В общем, собеседование с пантерами прошло более чем успешно. Инга сощурила глаза, будто пытаясь меня отсканировать, но ничего не сказала. Мы просто молча вышли наружу. То есть внутрь здания. Но клеток было четыре.
– Простите, а кто в четвертой? – Как же глупо, наверное, это прозвучало, я заикалась, будто забыла русскую речь, а во рту жутко пересохло.
– Я читала Ваше резюме. Нас привлек тот факт, что в своей работе Вы не используете жестокость. – Я кивнула в знак согласия. – Так вот, дрессировщица, которая работала до Вас, добротой не отличалась. Она издевалась над животными, пока никто не видел, тем самым погубив нам несколько особей. Ни директор, ни я, ни кто-либо из работников не лезет в работу других, это наше правило. Каждый отвечает за себя и то, что ему поручено. Вы должны принять это к сведению, если планируете здесь задержаться. Так вот, когда мы обнаружили, какими именно методами она дрессирует животных, было уже поздно. В четвёртой клетке находится результат её «стараний».
– Что Вы имеете в виду? – У меня, помню, даже мурашки по телу «табуном» пробежали.
– Посмотрите сами.
– Но я никого здесь не вижу.
– Тем не менее, ОН там. Единственный лев. Несколько лет назад мы поймали его в саванне и привезли сюда. Но он, словно дикий жеребец, естественно, плохо поддавался дрессировке. Как результат – теперь он в жутком состоянии. – Тут даже эта неприступная леди выразила на своём непроницаемом лице сочувствие бедному животному. – Его бы усыпить, чтобы не мучился, но льва не найти среди листвы, он очень искусно прячется, будто понимает, что его ждёт. А любого, кто пытается войти…
Взгляд Инги был весьма красноречив, нетрудно было догадаться о судьбе тех несчастных.
– И много их было?..
– Ни много, ни мало. – отрезала секретарь. – Не знаем, что с ним теперь делать. В своё время он блистал на арене, был гвоздём программы среди дрессированных животных. Мы только на нём делали неплохие деньги. Люди хотели его видеть. Только как он был диким, таким и остался. А однажды на выступлении отказался слушаться, начал рычать и нападать. В итоге с горем пополам мы загнали его обратно в клетку. Хотели, чтобы его осмотрел ветеринар, но лев его к себе не подпустил.

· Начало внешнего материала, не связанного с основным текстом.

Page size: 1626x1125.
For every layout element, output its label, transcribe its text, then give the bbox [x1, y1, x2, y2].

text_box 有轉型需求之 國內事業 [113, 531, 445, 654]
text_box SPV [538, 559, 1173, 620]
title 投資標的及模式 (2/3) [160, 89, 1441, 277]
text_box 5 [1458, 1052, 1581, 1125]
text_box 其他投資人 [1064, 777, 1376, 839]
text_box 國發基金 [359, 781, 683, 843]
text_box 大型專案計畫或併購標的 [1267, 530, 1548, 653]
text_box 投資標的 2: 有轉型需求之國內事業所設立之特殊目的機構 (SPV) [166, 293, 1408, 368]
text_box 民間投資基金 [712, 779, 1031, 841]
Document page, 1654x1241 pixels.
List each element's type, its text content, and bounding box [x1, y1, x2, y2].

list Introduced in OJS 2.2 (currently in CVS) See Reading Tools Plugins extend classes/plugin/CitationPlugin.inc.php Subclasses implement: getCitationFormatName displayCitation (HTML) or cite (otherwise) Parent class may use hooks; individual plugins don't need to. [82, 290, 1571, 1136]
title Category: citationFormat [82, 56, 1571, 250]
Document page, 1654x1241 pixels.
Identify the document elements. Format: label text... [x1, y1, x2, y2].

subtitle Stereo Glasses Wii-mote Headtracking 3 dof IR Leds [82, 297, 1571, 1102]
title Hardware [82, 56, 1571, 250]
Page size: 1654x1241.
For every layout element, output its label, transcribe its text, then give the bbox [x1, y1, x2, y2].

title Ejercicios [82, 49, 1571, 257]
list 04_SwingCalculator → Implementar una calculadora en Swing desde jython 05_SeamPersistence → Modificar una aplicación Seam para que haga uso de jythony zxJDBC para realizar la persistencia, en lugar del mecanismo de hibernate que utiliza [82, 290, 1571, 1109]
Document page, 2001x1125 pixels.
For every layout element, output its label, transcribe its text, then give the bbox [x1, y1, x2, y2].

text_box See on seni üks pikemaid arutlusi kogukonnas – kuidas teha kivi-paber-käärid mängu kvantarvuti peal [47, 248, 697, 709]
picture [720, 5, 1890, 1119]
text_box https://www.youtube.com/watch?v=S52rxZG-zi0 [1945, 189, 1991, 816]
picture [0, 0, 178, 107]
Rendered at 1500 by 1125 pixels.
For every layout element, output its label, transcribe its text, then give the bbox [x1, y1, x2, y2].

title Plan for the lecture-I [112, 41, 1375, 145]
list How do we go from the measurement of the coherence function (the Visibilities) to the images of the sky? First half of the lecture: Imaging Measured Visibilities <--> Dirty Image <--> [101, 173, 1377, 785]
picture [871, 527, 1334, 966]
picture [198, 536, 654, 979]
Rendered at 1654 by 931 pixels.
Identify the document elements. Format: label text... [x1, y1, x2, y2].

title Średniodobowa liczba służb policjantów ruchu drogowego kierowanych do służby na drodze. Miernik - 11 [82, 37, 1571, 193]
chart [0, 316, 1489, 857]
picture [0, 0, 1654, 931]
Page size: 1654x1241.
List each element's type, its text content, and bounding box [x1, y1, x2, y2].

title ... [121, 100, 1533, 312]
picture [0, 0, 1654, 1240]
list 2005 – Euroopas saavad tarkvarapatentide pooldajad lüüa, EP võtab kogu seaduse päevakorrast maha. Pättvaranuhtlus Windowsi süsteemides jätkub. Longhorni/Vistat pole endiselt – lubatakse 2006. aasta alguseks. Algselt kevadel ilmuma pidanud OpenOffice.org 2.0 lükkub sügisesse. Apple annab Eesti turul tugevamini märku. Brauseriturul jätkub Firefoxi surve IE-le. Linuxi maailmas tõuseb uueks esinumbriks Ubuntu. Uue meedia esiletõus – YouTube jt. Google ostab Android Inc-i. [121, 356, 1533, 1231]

– А можно я попробую к нему войти?
Надо ли мне описывать её взгляд, в котором ясно читалось, насколько она считает меня безумной?
В итоге меня взяли на работу. Правда, прежде дали подписать документ, где говорилось что-то вроде: «если я залезу в клетку к бешеному льву, то это была исключительно моя добрая воля, и за несчастный случай директор ответственности нести не будет».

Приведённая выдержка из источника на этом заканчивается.